What needs to be done: For this exercise, print only the lines from the one containing "What oriented 3D" through the end of the material below, exactly as given.
··· Data segment
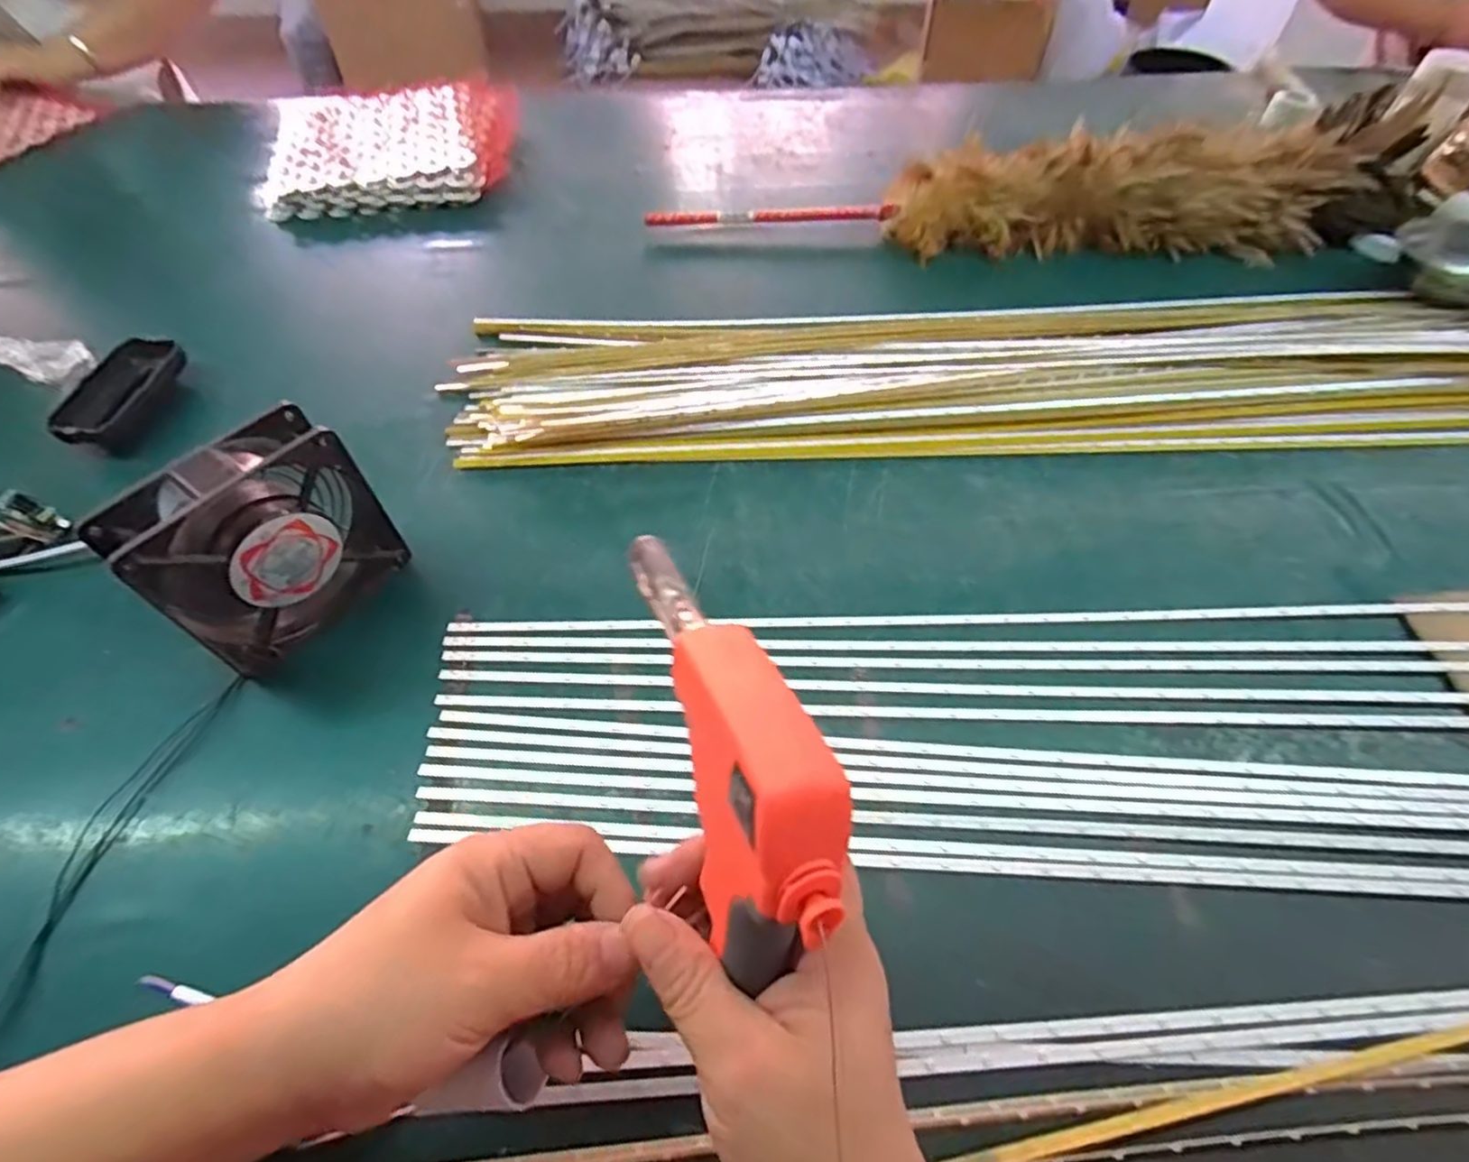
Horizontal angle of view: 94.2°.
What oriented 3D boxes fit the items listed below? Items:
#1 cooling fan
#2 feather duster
······
Written response:
What oriented 3D boxes fit the items listed below? Items:
#1 cooling fan
#2 feather duster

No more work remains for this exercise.